Steve Ballmer has belatedly and half-heartedly admitted that Microsoft built far more Surface tablets than the company could possibly sell. And at the same internal Microsoft town hall meeting, he also said the obvious: Microsoft isn't selling as many copies of Windows 8 as it hoped.
The Verge reports that at the meeting, Ballmer told the assembled Microsoft employees that
"We built a few more devices than we could sell."
A few more? How does one define "a few?" Is $900 million worth of unsold inventory "a few"? That's how much money Microsoft has written off for unsold inventory of the Surface RT. Based on that amount of money, one estimate holds that Microsoft has 6 million unsold Surface tablets in inventory. To me, a six million tablet oversupply is quite a bit more than "a few."
Microsoft is trying to unload that unsold inventory by holding a fire sale, slicing prices of the Surface RT tablets by 30 percent.

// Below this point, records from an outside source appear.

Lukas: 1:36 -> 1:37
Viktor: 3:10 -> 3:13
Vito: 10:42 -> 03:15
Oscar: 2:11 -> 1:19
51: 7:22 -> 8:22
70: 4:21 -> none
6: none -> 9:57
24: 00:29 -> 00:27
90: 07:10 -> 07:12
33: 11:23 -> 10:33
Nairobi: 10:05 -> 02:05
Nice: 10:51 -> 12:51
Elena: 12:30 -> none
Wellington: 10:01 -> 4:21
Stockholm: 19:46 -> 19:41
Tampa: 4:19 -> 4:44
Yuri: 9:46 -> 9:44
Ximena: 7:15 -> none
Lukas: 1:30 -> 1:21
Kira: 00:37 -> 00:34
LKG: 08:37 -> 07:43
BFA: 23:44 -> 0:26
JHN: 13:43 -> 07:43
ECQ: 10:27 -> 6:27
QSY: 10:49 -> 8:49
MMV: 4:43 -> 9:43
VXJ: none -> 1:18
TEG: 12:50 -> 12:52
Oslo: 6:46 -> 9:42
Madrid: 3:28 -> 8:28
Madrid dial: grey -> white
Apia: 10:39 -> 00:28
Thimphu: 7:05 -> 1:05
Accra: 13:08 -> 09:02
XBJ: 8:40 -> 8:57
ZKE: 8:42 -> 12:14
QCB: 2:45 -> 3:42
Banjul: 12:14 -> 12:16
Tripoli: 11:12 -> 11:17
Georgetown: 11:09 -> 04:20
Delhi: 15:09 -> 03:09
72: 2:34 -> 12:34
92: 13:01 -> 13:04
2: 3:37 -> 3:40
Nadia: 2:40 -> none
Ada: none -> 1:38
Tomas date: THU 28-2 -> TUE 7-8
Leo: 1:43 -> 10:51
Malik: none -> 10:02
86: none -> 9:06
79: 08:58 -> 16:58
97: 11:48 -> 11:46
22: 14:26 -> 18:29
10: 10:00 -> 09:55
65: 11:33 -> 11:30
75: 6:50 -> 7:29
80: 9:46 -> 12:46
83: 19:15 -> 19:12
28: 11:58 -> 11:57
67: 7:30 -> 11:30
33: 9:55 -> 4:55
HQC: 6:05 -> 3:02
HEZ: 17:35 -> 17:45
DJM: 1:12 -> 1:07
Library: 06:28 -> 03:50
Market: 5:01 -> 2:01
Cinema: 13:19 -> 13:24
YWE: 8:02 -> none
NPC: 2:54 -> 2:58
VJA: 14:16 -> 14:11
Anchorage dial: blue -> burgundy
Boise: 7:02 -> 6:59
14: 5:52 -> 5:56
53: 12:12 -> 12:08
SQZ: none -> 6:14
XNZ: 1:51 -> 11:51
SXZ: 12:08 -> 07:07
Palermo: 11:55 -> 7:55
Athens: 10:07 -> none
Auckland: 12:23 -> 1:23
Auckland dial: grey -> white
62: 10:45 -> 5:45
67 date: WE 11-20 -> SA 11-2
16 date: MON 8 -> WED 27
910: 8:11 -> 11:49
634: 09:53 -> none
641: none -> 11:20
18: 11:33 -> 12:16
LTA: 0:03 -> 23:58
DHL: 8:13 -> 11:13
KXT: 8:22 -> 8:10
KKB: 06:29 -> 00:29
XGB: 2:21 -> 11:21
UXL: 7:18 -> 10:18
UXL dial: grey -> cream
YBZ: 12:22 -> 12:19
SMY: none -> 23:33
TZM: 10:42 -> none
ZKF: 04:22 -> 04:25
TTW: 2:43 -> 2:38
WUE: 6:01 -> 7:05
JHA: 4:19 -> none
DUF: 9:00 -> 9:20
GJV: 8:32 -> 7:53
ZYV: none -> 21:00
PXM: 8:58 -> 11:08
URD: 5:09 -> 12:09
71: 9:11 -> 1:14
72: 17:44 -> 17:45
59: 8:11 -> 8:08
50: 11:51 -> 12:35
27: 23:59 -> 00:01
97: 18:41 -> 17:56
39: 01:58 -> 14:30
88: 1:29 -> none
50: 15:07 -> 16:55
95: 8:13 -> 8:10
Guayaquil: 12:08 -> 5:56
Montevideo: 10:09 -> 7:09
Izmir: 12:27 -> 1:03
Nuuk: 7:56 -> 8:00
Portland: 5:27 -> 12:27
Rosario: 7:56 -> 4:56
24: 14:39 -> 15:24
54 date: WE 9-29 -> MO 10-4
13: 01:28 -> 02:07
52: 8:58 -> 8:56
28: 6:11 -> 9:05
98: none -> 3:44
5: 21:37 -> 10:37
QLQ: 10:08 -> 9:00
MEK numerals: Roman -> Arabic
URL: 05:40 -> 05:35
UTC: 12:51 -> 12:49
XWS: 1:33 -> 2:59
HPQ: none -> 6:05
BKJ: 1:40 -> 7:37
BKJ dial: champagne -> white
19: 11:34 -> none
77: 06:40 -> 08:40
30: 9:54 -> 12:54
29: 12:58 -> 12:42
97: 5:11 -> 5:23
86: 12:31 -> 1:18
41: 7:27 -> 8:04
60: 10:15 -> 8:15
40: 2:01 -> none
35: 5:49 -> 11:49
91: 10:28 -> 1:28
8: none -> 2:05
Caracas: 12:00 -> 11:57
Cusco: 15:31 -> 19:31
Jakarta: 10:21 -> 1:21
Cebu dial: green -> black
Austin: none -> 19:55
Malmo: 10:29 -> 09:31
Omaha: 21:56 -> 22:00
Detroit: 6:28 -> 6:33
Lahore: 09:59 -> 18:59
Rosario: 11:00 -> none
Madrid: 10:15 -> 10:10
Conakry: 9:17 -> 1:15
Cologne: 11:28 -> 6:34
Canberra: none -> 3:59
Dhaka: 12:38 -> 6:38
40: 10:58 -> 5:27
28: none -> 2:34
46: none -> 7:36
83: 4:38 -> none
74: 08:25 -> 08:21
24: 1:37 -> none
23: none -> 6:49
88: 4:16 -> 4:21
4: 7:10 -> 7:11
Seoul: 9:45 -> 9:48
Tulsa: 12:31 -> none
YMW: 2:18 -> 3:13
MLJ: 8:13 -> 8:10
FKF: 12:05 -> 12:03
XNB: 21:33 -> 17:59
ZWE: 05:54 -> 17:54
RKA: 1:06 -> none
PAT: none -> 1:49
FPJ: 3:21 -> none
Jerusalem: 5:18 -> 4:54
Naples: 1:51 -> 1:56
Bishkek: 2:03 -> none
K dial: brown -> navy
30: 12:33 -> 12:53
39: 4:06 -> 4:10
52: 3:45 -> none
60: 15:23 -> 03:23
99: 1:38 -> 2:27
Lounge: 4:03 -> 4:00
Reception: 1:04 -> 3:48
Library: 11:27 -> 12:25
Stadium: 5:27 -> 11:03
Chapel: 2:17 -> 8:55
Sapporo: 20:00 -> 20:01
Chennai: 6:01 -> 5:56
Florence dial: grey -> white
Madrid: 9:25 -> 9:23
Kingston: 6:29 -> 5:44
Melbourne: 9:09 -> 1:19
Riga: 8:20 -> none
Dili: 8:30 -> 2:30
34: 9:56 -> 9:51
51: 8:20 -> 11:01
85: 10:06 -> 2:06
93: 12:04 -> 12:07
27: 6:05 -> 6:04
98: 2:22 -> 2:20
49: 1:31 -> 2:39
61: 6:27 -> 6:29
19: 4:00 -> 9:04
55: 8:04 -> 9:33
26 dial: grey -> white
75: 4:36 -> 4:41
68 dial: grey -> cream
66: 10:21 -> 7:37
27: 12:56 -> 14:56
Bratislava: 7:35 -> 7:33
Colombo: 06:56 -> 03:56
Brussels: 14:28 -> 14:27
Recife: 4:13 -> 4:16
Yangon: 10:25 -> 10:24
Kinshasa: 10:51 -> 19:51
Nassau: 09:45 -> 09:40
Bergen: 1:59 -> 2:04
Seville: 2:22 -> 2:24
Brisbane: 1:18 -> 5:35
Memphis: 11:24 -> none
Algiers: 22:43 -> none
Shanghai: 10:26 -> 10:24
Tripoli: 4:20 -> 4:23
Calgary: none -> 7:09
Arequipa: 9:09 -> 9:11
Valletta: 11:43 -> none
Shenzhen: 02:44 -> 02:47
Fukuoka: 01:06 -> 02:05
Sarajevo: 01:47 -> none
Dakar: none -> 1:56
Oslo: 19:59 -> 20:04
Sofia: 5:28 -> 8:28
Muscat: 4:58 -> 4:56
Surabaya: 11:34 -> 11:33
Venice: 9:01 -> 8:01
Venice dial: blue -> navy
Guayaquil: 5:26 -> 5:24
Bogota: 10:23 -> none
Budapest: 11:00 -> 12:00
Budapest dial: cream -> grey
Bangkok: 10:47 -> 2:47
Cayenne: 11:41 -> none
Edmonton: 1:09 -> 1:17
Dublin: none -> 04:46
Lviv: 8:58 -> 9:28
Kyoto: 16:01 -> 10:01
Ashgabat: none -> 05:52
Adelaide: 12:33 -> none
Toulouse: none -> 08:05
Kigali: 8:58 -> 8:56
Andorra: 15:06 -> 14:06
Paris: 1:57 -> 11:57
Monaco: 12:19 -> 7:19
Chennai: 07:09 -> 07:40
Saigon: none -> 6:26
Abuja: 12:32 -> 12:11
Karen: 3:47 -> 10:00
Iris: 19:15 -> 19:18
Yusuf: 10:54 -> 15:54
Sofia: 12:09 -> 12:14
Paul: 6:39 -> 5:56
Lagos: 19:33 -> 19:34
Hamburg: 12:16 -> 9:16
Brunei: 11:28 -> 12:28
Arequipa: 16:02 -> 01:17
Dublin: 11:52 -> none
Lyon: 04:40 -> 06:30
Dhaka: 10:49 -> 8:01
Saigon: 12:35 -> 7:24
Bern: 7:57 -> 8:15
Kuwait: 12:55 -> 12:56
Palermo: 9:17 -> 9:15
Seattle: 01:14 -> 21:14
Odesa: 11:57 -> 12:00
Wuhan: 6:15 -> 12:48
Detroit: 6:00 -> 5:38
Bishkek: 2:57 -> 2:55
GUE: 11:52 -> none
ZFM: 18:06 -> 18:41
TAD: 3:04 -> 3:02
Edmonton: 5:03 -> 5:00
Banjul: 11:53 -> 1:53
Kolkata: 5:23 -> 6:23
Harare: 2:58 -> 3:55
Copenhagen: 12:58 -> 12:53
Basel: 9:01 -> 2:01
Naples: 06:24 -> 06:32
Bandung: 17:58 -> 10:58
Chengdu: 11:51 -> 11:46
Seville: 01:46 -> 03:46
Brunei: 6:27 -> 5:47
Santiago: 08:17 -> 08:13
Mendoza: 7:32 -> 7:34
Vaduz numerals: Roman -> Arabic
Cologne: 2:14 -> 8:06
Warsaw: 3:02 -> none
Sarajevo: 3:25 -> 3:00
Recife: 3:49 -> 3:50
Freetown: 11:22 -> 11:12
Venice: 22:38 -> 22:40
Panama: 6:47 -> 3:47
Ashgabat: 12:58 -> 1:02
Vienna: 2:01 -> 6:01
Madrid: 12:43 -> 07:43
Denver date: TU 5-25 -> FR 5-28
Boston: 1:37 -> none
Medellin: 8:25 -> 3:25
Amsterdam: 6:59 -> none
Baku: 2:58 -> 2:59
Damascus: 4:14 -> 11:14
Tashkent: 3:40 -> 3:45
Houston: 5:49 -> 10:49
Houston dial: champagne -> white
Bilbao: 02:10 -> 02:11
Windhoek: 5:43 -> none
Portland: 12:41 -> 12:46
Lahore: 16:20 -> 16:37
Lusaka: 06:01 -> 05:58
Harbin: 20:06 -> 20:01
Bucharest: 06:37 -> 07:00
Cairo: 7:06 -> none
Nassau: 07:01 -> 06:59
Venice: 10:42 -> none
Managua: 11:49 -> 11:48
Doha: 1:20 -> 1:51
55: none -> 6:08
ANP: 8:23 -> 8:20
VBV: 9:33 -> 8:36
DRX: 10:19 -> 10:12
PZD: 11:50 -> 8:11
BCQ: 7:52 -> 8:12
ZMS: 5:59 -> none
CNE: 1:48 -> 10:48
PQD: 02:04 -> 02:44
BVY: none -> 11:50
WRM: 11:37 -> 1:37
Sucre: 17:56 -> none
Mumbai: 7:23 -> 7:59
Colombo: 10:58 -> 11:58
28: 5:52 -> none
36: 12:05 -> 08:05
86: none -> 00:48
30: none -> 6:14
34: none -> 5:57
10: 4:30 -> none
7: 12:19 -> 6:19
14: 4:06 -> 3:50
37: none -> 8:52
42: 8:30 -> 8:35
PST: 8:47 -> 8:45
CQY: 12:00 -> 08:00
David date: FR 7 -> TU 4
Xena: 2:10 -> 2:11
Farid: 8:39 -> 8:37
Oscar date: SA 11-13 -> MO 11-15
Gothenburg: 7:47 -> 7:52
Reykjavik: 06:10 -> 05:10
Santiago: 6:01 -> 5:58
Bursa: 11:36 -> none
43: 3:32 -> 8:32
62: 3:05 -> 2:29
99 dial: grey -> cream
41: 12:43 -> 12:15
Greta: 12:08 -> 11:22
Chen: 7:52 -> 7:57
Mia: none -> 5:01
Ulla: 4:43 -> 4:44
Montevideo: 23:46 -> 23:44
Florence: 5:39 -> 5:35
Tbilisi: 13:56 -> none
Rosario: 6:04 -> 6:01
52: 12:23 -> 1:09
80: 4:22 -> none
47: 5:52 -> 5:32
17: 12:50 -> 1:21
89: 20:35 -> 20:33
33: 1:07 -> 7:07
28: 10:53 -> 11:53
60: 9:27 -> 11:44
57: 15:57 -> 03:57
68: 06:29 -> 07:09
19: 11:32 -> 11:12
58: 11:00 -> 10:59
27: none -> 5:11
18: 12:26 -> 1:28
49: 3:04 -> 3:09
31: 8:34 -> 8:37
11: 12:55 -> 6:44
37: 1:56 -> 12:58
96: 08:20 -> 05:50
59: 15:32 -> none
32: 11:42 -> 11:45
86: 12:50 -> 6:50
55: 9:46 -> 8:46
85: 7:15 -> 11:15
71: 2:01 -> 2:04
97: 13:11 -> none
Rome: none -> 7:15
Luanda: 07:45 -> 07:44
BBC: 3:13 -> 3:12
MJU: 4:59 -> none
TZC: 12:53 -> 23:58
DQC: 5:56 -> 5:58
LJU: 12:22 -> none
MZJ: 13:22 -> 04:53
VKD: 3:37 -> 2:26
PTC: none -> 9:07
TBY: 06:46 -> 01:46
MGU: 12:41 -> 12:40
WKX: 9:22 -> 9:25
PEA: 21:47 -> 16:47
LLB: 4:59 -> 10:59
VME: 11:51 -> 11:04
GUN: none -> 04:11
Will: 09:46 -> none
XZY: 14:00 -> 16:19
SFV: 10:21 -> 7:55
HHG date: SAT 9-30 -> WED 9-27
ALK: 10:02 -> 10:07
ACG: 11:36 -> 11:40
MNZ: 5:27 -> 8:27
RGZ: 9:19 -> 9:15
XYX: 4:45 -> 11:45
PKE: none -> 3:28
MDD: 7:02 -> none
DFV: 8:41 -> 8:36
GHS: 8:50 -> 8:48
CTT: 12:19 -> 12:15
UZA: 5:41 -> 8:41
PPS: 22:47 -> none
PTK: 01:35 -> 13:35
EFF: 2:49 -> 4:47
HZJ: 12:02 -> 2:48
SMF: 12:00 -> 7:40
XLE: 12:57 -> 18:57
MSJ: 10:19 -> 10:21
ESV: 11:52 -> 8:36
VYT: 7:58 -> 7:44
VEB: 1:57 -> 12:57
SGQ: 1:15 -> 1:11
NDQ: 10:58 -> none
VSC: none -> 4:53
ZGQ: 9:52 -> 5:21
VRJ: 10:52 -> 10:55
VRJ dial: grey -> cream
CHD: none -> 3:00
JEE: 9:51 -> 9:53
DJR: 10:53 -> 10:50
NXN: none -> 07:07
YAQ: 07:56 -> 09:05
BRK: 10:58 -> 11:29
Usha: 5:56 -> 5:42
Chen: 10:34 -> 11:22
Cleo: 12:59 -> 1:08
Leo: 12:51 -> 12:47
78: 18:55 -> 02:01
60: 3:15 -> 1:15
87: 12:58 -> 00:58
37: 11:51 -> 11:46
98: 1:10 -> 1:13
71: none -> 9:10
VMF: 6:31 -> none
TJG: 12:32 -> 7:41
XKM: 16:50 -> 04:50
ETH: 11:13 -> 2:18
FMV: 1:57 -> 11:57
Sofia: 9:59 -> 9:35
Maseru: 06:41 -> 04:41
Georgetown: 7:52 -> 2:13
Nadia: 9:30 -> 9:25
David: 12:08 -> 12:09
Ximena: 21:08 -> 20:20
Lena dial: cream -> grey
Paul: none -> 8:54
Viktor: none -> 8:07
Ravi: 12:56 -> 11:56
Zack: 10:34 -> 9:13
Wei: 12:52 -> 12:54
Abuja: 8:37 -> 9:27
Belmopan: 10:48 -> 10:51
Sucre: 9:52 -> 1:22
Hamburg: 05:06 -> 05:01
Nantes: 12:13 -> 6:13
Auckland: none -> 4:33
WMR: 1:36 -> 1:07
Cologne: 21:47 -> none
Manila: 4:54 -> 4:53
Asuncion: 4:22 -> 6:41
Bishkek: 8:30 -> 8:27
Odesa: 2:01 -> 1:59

But Microsoft still hasn't given up on the Surface. The Verge reports that a new generation of them is being tested, with "incremental improvements." Unless those increments are big, rather than small, though, that won't help the Surface sell.
Ballmer also said about Windows 8 that "We're not selling as many Windows devices as we want to," referring to PCs, tablets, and phones. At least he didn't use the words "a few" in the sentence.
It's good that Ballmer has owned up that Microsoft has trouble when it comes to the Surface and Windows 8, albeit in a small, semi-private way. More important now, though, is some sense of how he's going to fix the problem, and in a public way, not semi-privately. People's attitudes towards a product or technology tend to harden over time. The longer that Windows 8 and Surface tablets are seen to be troubled with no solution in sight, the harder it will become for any fix to work.